MySpace also allows local bands to be a part of a community of musicians that includes some of the biggest bands in the world. And with MySpace, all the bands are on a pretty level playing field, Sunhouse singer and guitarist Joshua Johnson said.

“It takes away that gap between major label bands and underground, unsigned bands,” Forsberg said. “It closes that gap so much, because anyone can go on there and listen to any band and any song. And it kind of takes a little bit of the bias away.”

“With MySpace, everyone is kind of on the same playing field with what they can do,” Johnson said. “So someone doesn’t go look at your MySpace and make a snap judgment about how successful you are.”

People may not be able to get a sense for a band’s success, but they can get something more than just the names of the members and their influences from the band’s page. Some bands use their MySpace pages to show off a little bit of their personality, giving potential fans an insight they may not otherwise get.

Like all the other bands, the Sunhouse Healers’ page says a lot about them. It mixes humor with their serious passion for music.
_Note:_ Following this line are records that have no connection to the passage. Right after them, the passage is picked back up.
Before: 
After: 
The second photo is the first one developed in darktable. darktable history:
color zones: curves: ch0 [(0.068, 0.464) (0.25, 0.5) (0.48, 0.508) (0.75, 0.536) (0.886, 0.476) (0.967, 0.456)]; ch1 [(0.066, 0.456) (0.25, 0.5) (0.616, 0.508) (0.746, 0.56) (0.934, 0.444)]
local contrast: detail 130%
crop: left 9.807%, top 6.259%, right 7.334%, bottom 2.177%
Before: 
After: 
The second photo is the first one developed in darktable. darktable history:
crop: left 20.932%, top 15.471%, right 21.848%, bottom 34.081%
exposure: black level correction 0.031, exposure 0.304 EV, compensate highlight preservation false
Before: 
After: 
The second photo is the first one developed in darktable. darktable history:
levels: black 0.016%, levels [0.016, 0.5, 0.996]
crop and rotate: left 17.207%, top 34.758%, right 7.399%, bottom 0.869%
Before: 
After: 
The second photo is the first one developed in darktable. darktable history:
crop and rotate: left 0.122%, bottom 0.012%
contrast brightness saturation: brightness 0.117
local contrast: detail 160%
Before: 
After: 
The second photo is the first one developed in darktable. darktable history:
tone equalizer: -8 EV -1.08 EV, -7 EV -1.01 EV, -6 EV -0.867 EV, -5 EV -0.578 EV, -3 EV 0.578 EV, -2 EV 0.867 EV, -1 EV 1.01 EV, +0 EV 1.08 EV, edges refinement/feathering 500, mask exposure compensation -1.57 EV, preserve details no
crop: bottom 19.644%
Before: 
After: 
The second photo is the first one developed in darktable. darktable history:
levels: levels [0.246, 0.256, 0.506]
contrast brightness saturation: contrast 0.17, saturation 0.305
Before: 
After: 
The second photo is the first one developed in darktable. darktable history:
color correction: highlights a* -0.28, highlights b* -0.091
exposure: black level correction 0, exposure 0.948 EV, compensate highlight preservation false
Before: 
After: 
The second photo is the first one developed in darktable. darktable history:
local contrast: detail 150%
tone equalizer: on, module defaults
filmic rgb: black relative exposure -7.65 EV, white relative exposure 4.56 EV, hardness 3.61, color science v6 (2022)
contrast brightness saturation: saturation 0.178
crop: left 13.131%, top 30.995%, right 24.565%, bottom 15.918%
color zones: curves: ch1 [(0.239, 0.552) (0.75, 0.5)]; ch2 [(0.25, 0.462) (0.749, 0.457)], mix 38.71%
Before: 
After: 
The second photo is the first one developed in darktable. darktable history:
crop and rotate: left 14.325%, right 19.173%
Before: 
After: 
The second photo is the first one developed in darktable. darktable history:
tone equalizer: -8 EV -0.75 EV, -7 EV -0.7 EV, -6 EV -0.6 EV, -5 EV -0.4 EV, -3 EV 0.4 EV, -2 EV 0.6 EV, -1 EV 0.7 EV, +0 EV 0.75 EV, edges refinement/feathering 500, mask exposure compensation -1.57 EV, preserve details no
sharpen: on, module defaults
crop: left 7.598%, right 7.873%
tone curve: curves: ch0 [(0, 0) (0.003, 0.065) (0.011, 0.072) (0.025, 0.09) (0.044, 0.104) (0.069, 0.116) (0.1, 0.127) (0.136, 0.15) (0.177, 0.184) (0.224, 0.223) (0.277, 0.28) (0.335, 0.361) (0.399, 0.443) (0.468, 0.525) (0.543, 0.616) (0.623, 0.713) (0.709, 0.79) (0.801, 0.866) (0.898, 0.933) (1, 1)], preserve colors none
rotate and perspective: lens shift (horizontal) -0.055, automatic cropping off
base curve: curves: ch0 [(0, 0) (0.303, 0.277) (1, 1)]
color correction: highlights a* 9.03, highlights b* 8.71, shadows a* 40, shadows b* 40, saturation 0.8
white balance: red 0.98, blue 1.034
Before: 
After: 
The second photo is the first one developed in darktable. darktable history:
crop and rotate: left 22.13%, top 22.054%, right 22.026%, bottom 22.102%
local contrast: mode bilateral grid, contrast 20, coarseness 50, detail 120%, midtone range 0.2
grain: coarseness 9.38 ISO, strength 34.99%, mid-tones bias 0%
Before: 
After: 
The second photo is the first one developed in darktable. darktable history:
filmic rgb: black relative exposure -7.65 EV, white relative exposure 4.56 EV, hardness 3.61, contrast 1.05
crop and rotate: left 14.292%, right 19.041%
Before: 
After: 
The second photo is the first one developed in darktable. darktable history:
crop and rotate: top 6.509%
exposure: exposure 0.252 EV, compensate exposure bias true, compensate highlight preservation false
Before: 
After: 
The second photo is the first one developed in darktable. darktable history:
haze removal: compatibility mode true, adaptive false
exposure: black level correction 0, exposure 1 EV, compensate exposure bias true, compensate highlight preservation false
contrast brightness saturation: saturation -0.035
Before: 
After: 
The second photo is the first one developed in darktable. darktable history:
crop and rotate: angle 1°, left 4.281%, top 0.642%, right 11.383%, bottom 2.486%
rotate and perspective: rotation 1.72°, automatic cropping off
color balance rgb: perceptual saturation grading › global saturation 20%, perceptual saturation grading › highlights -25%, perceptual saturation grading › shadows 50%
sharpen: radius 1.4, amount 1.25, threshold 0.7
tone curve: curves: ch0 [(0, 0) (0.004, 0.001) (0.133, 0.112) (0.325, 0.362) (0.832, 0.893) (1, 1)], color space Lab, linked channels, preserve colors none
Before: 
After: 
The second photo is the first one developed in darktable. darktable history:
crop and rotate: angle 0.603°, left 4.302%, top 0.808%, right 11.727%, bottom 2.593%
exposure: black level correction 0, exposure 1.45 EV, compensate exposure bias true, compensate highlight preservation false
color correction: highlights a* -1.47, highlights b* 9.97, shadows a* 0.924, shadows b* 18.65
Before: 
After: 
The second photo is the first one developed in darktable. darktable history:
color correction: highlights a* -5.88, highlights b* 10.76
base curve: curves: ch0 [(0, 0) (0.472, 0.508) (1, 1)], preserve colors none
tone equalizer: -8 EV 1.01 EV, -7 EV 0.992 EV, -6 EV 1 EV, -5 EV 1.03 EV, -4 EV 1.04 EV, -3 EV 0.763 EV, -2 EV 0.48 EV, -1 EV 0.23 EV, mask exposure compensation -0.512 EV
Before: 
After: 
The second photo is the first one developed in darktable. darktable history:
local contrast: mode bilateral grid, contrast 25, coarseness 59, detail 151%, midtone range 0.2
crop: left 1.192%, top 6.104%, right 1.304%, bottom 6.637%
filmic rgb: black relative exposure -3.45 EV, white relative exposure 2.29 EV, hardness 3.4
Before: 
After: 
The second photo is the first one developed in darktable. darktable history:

“That’s the fun thing about MySpace, you don’t have to be completely serious all the time. You can have fun with it a little bit,” McDonald said. “We’re pretty damn serious about our music, so it’s fun to kind of be able to break out of that mold a little bit and be able to joke around.”

Although bands seem to like MySpace overall, there are still things that cause some to worry. The biggest of these worries involves the huge number of bands on MySpace and the ease with which bands can get exposure.